Cybercrime cost businesses and governments over $1 trillion in 2020, according to security software company McAfee. When we speak of cybercrime, we refer to damage to digital assets – computer files. Cybercrime is quickly moving from the digital world to the physical world.
Our Connected World
Over the past few years, more and more “things” are being connected. Smartphones are connected to the newly-minted smart home via light bulbs and appliances. Factories are adding internet connected parts and machinery. Cars are increasingly run by software. The COVID pandemic is accelerating the trend as people work at home and gain access to physical assets (and not just files) from factories that until recently were “air-gapped” (not connected to networks).
Imagine this scenario: a factory manager has access to a boiler from his home office. He ignores IT cybersecurity rules and a hacker gains access to his laptop. The hacker can theoretically raise the temperature of the boiler and cause damage to physical assets and people.
The Dangers of Hacking the Physical World
Criminal hackers are well aware of the new frontier of physical world hacking. The general public is not. The goal of this article is to inform you of what to expect in the coming years. Cybercrime is dangerous enough today. Adding the element of harming people and “stuff” takes cybercrime to a whole new level. I hope society is ready for the wave that is coming.
Let’s take a quick look at the future of cybercrime.
Imagine hackers capable of distracting drivers. It is enough to generate flashing lights on the dashboard in order to wreak havoc. How about changing code on the software that runs your brakes? Cars are especially vulnerable for two reasons –
1. Cars move fast and can harm drivers, passengers and pedestrians
2. It is not easy to update the software or operating system of a car
The roads are dangerous enough without the added risk of hacking. Furthermore, unlike your phone or laptop, it is not easy to update a car’s software. On our personal devices, it just takes a few clicks in order to fix a vulnerability. For a car, today this translates into a recall – bringing an entire fleet of cars into the shop for updating. Eventually, automotive software and operating systems will be updated while you are not driving.
By definition, factories have physical assets. Increasing or decreasing the temperature of any physical asset can cause harm to other items and to people. Starting up a factory production line can take hours or days. It is enough for a hacker to pause or cease production in order to caused millions of dollars of damage. As mentioned above, the COVID pandemic has opened the door to remote access to many factory production floors. Remote access to factories increases the “attack surface” for cybercriminals.

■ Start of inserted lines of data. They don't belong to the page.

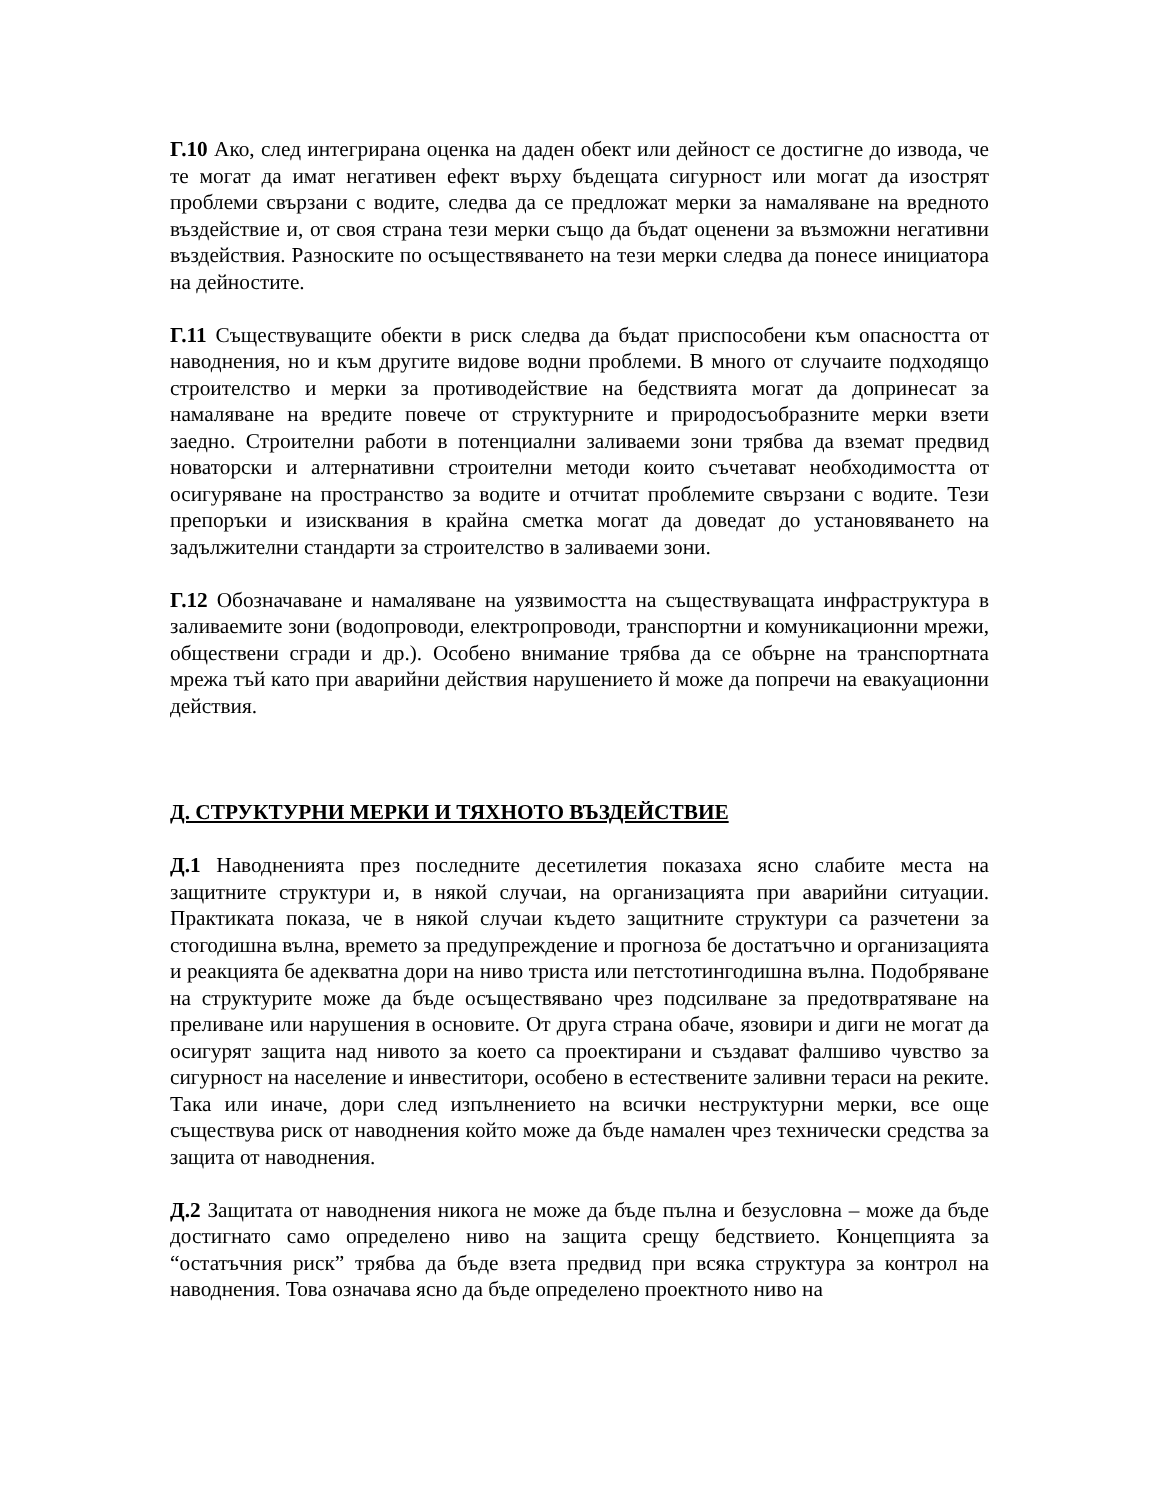Г.10 Ако, след интегрирана оценка на даден обект или дейност се достигне до извода, че те могат да имат негативен ефект върху бъдещата сигурност или могат да изострят проблеми свързани с водите, следва да се предложат мерки за намаляване на вредното въздействие и, от своя страна тези мерки също да бъдат оценени за възможни негативни въздействия. Разноските по осъществяването на тези мерки следва да понесе инициатора на дейностите.
Г.11 Съществуващите обекти в риск следва да бъдат приспособени към опасността от наводнения, но и към другите видове водни проблеми. В много от случаите подходящо строителство и мерки за противодействие на бедствията могат да допринесат за намаляване на вредите повече от структурните и природосъобразните мерки взети заедно. Строителни работи в потенциални заливаеми зони трябва да вземат предвид новаторски и алтернативни строителни методи които съчетават необходимостта от осигуряване на пространство за водите и отчитат проблемите свързани с водите. Тези препоръки и изисквания в крайна сметка могат да доведат до установяването на задължителни стандарти за строителство в заливаеми зони.
Г.12 Обозначаване и намаляване на уязвимостта на съществуващата инфраструктура в заливаемите зони (водопроводи, електропроводи, транспортни и комуникационни мрежи, обществени сгради и др.). Особено внимание трябва да се обърне на транспортната мрежа тъй като при аварийни действия нарушението й може да попречи на евакуационни действия.
Д. СТРУКТУРНИ МЕРКИ И ТЯХНОТО ВЪЗДЕЙСТВИЕ
Д.1 Наводненията през последните десетилетия показаха ясно слабите места на защитните структури и, в някой случаи, на организацията при аварийни ситуации. Практиката показа, че в някой случаи където защитните структури са разчетени за стогодишна вълна, времето за предупреждение и прогноза бе достатъчно и организацията и реакцията бе адекватна дори на ниво триста или петстотингодишна вълна. Подобряване на структурите може да бъде осъществявано чрез подсилване за предотвратяване на преливане или нарушения в основите. От друга страна обаче, язовири и диги не могат да осигурят защита над нивото за което са проектирани и създават фалшиво чувство за сигурност на население и инвеститори, особено в естествените заливни тераси на реките. Така или иначе, дори след изпълнението на всички неструктурни мерки, все още съществува риск от наводнения който може да бъде намален чрез технически средства за защита от наводнения.
Д.2 Защитата от наводнения никога не може да бъде пълна и безусловна – може да бъде достигнато само определено ниво на защита срещу бедствието. Концепцията за “остатъчния риск” трябва да бъде взета предвид при всяка структура за контрол на наводнения. Това означава ясно да бъде определено проектното ниво на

Use your imagination. Start with “slowing down production of pills” and move onto “changing ingredients”.
Boats and Airplanes
Similar to automotive, boats and airplanes are accident prone. The good news is that the airline industry has been updating software for decades as airplanes don’t go home with the pilots; they are parked in hangars where experienced technicians can fix vulnerabilities.
Everything you order or buy is a part of the world’s supply chain. Disrupting the supply chain can be dangerous. If cybercriminals hack a shipping company, it can slow down supply – everything from jeans to medicine will arrive late to homes and stores.
Hacking the Material World
There are many advantages to our interconnected world. Our smartphones have replaced alarm clocks, calculators, navigation systems, notebooks and so much more. We can do things that were unimaginable just two decades ago. This new amazing frontier comes with risks. We need to protect our digital privacy and decide what we divulge on social media. We are responsible for keeping our mobile devices and laptops secure.
Most of us see the connected world in a positive light. A small minority sees things differently. Let’s hope the cyber police stay ahead of the cybercriminals.